Additionally, Trump's plan could spark legal issues. Arturo Sarukhán, a former Mexican ambassador to the US, wrote in a November post on X that the tariffs would violate the US-Mexico-Canada agreement, a free-trade agreement negotiated by Trump in his first term that went into effect in July 2020.

Companies and economists have said that Trump's tariff plans would increase consumer prices. BI previously reported that Trump's broad tariff proposals were likely to increase prices across the board, from clothes and footwear to computers and video games.

Trump has previously denied that would be the case. "I am going to put tariffs on other countries coming into our country, and that has nothing to do with taxes to us. That is a tax on another country," Trump said in an August speech. However, he told reporters on Sunday night that Americans will experience "some pain" as a result of the tariffs, but he said they will overall be beneficial for the country.
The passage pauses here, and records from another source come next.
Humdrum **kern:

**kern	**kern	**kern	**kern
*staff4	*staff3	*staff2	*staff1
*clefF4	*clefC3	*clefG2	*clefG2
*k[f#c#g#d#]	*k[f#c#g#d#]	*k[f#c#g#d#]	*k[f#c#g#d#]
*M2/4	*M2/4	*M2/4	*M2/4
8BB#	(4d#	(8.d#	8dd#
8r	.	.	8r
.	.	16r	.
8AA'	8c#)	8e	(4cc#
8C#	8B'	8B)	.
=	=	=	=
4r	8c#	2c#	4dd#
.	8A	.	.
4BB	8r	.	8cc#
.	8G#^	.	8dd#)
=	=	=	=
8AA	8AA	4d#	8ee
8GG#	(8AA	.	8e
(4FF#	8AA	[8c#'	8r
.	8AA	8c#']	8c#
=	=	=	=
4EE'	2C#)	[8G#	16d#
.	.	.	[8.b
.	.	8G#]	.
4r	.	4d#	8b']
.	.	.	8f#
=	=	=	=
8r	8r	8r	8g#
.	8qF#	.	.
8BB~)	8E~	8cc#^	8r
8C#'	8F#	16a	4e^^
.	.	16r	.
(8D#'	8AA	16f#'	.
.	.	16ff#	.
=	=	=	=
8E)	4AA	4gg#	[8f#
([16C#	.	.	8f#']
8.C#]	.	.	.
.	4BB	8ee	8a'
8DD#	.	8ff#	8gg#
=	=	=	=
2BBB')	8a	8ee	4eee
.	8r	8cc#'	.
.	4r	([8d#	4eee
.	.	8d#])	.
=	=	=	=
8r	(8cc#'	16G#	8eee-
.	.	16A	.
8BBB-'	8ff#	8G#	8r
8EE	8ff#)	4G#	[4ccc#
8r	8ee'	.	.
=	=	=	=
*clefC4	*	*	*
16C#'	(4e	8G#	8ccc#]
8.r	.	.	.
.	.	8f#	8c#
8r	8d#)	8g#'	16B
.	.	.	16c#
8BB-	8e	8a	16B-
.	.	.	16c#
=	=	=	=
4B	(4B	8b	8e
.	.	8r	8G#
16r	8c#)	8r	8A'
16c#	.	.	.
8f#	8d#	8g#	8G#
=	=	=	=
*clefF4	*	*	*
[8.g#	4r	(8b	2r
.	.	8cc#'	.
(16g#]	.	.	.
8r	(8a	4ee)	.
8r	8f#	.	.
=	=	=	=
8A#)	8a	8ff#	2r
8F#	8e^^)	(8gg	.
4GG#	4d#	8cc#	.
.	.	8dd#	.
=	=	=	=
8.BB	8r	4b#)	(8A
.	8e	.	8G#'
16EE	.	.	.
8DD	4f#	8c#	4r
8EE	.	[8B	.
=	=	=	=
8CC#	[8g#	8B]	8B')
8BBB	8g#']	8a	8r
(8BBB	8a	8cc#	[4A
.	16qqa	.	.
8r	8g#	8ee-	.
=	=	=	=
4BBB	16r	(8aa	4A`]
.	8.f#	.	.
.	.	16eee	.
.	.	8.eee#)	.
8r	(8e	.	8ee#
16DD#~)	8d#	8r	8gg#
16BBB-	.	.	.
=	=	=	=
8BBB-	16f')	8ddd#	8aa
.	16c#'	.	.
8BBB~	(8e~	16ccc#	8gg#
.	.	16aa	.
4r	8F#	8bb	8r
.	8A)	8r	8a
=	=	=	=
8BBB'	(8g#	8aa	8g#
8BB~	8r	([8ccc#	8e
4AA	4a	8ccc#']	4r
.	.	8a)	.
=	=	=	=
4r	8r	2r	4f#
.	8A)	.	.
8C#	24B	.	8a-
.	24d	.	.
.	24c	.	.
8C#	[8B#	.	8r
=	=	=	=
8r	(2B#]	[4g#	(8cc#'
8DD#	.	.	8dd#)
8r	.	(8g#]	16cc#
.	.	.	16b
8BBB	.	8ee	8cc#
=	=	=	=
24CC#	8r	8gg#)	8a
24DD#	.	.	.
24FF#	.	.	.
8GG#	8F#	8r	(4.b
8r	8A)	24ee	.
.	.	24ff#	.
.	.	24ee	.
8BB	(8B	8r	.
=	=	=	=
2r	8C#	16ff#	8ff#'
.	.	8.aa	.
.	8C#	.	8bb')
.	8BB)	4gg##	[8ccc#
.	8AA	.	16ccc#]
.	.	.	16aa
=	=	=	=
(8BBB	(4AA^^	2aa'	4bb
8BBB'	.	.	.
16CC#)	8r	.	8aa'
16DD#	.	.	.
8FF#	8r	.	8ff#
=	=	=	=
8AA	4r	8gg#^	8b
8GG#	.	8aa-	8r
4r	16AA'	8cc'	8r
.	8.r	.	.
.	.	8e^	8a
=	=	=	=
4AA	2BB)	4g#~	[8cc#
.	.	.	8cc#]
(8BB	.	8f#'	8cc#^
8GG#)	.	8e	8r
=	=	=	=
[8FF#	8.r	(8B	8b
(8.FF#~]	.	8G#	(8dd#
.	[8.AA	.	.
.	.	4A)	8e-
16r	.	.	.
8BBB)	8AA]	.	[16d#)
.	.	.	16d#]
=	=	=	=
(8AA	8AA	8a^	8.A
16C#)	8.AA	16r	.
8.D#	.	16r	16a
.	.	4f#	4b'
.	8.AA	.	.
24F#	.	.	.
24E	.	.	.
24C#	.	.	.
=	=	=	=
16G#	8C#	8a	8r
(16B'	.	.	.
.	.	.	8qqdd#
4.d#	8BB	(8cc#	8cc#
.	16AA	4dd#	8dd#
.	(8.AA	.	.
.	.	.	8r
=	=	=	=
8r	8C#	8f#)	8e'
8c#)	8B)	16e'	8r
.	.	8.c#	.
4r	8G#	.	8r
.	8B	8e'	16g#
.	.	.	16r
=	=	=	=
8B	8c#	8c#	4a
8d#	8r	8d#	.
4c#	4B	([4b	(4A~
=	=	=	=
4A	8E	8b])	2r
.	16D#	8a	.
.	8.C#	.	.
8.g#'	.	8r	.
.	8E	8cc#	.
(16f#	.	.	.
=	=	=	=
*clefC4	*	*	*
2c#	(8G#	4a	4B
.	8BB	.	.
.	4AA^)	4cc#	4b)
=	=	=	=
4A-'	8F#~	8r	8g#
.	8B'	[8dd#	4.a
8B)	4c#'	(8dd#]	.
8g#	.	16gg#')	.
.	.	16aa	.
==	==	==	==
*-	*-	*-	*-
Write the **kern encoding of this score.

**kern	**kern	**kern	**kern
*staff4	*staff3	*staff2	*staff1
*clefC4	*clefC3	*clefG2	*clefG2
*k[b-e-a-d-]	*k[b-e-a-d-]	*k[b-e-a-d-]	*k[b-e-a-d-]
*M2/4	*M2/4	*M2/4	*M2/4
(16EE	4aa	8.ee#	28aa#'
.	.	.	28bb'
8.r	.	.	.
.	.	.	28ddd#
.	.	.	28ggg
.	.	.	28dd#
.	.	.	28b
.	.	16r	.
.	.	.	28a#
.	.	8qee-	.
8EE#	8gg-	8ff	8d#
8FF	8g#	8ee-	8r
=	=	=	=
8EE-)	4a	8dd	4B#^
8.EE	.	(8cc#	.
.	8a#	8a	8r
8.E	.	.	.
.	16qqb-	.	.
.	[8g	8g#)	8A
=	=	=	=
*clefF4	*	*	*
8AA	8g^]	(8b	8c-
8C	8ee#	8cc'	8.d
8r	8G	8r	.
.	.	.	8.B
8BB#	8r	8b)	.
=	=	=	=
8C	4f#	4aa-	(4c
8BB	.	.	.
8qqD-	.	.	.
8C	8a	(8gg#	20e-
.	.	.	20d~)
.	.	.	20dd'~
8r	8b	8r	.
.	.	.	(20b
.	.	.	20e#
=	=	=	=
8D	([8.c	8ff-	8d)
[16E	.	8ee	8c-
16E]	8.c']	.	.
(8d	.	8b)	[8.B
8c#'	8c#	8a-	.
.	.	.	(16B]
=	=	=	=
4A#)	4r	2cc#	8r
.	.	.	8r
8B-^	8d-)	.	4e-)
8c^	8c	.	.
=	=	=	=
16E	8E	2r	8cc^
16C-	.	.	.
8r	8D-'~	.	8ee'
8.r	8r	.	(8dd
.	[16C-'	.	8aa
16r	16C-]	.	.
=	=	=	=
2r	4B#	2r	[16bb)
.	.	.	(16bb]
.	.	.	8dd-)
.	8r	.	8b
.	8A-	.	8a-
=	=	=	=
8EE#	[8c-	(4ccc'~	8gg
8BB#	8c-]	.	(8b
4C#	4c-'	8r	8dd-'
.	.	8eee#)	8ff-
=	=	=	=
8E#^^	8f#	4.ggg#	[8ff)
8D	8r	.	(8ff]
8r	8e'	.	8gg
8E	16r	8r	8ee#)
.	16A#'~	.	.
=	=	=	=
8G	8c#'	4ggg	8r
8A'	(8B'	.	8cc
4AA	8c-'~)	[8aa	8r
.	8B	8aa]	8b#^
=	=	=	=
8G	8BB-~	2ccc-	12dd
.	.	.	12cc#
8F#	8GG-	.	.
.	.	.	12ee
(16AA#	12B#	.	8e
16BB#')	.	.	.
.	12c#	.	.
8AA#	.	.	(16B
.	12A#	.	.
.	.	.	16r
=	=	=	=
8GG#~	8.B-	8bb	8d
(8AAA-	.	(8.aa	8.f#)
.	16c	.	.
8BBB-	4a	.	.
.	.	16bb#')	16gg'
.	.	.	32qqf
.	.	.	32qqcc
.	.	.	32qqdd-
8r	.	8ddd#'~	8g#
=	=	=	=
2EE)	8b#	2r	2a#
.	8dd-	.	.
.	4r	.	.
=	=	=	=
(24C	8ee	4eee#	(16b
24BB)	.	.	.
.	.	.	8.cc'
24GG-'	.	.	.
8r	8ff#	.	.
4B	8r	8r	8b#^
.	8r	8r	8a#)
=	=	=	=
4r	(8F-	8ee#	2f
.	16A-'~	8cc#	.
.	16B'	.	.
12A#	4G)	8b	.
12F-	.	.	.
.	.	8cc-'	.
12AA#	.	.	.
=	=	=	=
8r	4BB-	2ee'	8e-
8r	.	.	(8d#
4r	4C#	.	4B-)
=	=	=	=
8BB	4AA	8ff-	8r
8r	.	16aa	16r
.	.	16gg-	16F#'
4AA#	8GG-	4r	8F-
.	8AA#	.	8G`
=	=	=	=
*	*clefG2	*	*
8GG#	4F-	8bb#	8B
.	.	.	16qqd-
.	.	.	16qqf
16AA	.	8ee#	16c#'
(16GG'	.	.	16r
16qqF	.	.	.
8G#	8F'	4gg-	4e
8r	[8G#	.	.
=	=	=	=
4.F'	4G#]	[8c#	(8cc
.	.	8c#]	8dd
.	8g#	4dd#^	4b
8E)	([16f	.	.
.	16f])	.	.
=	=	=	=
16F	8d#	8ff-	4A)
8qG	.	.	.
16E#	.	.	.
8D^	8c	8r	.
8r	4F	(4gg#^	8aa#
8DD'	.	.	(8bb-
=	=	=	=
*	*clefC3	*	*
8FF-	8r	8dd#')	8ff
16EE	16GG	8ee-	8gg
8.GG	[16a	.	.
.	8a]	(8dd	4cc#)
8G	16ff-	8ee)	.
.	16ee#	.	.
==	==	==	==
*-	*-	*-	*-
The tariffs implemented during Trump's first term did not significantly influence inflation, but his recently announced tariffs are broader and could have a larger impact on prices.

At this point, however, Trump's proposals could still change. During his first term in 2019, Trump announced new tariffs on Mexico with the aim of strengthening the border, but following criticism from lawmakers — including some Republicans — he withdrew the plan.